This "2,000 sq ft" Cinderella of a loft had great bones when it was marketed in 2006 -- and great ambitions even in those heady days. They started in March 2006 at $2.125mm, then dropped (twice) to $1.725mm, before closing in September 2006 at $1.7mm. The marketing then was all about the structure: "cast-iron beauty", 13 "huge" windows, 11 foot tin ceilings, "sun-flooded". In starting at $2.125mm, those sellers mis-judged The Market, but it did not take long (and only 2 price drops) to adjust and find that deal at $1.7mm 6 months after starting out. (To get ahead of the story a bit, the 2009 found success more quickly.)
funky layout
Those September 2006 buyers apparently put a lot of work (and talent) into that "absolute showplace" condition, but they did not add a second bath (huh?). The layout is Long-and-Narrow, but hardly classically so, with a bulge at the back that is used as an extravagantly sized master bedroom cum sitting area (larger than the living room!). I don't see a floor plan with the 2006 listing, so I can't tell how many walls were moved when it was "impeccably [re]designed". Some would find the layout awkward (that single bath, a second bedroom 10x10, the bathroom opening into the dining area, all that space in the master). Layout issues aside, it is likely that the September-2006-buyers-turned-April-2009-sellers put more than $130k to turn it into an "absolute showplace".

________

Carry on the loft sales write-up above, starting after its final sentence.

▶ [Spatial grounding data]
________

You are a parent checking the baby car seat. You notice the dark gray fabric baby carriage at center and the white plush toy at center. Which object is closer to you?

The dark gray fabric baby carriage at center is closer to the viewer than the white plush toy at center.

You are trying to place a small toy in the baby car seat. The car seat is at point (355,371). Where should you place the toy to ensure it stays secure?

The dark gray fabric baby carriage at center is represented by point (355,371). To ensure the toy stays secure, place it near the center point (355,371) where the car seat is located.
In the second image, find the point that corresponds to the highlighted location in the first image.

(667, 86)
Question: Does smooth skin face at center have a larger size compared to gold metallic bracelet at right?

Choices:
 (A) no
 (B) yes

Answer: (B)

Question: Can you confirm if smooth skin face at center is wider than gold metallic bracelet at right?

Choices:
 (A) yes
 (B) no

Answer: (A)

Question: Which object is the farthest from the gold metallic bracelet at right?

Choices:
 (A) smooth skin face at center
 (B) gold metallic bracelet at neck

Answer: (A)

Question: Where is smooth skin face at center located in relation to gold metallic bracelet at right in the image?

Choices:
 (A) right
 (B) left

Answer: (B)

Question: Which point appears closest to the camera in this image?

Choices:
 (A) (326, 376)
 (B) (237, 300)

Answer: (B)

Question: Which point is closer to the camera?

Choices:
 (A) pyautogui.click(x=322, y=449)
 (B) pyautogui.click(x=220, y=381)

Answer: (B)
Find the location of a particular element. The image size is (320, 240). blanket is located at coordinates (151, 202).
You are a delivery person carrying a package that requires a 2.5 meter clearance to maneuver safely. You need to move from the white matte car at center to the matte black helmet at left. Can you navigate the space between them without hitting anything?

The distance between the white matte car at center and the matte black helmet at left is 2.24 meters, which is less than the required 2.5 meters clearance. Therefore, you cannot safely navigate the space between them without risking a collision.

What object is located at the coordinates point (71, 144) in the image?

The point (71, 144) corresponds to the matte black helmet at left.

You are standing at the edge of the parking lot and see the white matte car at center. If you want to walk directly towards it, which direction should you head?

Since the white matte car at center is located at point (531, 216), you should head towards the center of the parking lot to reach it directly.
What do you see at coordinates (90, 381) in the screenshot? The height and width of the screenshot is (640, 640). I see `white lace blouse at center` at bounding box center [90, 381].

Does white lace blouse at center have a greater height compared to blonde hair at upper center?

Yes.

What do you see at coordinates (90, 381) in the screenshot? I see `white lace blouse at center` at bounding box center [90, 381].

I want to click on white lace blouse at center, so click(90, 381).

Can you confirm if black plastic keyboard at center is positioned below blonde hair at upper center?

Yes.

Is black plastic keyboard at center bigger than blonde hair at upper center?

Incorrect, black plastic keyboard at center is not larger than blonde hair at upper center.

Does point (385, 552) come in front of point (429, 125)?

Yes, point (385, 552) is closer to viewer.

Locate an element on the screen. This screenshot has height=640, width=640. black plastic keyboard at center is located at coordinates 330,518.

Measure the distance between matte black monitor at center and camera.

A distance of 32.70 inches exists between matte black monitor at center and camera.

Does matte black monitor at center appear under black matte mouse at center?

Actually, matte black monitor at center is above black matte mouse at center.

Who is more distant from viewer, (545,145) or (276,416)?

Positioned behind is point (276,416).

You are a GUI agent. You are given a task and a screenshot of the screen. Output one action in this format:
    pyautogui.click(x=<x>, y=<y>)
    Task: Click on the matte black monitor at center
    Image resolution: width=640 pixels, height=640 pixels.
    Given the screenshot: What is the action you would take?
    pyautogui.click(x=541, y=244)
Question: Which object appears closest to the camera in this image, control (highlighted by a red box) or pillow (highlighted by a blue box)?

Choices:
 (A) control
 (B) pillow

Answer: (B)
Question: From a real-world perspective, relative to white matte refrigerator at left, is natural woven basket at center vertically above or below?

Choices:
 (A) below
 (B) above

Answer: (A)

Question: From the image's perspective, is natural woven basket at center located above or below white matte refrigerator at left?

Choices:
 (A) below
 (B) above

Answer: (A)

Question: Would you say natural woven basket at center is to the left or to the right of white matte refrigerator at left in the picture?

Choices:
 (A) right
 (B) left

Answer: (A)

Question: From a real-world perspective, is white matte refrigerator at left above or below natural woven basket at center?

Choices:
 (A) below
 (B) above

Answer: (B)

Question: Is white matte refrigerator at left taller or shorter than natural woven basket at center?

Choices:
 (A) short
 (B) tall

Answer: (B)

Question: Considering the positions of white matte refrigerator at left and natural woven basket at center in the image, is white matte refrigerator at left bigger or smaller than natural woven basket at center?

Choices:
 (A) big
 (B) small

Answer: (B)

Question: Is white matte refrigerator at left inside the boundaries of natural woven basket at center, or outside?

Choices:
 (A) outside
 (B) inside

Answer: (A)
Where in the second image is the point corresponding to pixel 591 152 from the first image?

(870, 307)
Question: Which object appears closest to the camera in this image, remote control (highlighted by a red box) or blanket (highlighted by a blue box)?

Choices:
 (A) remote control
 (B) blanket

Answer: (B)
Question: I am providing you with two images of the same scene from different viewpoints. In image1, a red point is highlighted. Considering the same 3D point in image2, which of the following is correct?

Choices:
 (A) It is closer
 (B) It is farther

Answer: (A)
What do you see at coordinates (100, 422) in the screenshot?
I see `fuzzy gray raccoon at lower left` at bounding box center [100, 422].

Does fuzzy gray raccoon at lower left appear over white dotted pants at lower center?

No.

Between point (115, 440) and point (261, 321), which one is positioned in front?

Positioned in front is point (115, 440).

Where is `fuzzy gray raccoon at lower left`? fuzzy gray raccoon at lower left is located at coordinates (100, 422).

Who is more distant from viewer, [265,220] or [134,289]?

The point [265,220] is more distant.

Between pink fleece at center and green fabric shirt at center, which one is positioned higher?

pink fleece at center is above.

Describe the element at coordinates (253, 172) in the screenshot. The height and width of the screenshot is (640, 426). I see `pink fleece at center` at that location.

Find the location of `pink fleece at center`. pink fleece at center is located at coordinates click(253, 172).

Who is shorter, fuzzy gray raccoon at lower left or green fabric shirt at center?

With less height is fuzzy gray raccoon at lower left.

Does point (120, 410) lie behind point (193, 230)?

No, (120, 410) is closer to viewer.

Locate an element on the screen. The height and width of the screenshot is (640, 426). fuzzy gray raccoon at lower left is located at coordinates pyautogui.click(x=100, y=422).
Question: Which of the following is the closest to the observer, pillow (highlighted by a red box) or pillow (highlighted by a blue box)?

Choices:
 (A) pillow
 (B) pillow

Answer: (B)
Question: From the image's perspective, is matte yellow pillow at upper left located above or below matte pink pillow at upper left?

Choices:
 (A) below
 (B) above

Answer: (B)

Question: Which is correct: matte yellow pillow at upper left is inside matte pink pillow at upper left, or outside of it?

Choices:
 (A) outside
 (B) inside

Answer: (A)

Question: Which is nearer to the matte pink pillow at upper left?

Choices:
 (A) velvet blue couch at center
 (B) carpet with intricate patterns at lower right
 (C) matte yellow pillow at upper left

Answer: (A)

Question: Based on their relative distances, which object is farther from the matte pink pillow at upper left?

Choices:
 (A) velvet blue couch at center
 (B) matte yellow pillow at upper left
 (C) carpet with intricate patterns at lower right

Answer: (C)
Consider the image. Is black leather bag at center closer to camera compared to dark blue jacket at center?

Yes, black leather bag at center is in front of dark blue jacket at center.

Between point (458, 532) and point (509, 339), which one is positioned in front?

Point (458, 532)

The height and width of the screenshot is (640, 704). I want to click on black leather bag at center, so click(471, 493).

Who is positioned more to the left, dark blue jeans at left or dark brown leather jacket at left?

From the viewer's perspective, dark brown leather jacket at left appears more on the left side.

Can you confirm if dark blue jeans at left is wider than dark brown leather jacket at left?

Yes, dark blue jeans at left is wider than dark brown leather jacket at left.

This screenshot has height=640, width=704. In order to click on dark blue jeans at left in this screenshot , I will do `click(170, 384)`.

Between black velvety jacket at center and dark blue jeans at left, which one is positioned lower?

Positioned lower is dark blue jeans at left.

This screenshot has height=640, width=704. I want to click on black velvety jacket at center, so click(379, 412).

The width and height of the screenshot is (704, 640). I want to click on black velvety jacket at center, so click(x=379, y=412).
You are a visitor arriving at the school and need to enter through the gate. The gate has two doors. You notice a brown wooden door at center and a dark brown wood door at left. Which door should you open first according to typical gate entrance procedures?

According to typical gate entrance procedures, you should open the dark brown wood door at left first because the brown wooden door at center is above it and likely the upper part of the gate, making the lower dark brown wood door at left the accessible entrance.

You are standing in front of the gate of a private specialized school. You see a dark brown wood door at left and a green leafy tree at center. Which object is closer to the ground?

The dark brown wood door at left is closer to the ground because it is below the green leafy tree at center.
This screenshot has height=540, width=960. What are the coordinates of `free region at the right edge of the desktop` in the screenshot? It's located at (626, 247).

________

▶ [Exercise response]
a lack of greed is good
They came to market at $1.995mm on December 21, 2008 and found a contract by March 5, so they were not overly aggressive. The closing price (April 24) of $1.835mm is only 8% off the ask, and the ask worked in less than 3 months. Props to them (and to Josh Rubin of PruDE) for resisting the temptation to insist on 'getting their money back' from the 2006 purchase plus renovation. Theirreward: they got out.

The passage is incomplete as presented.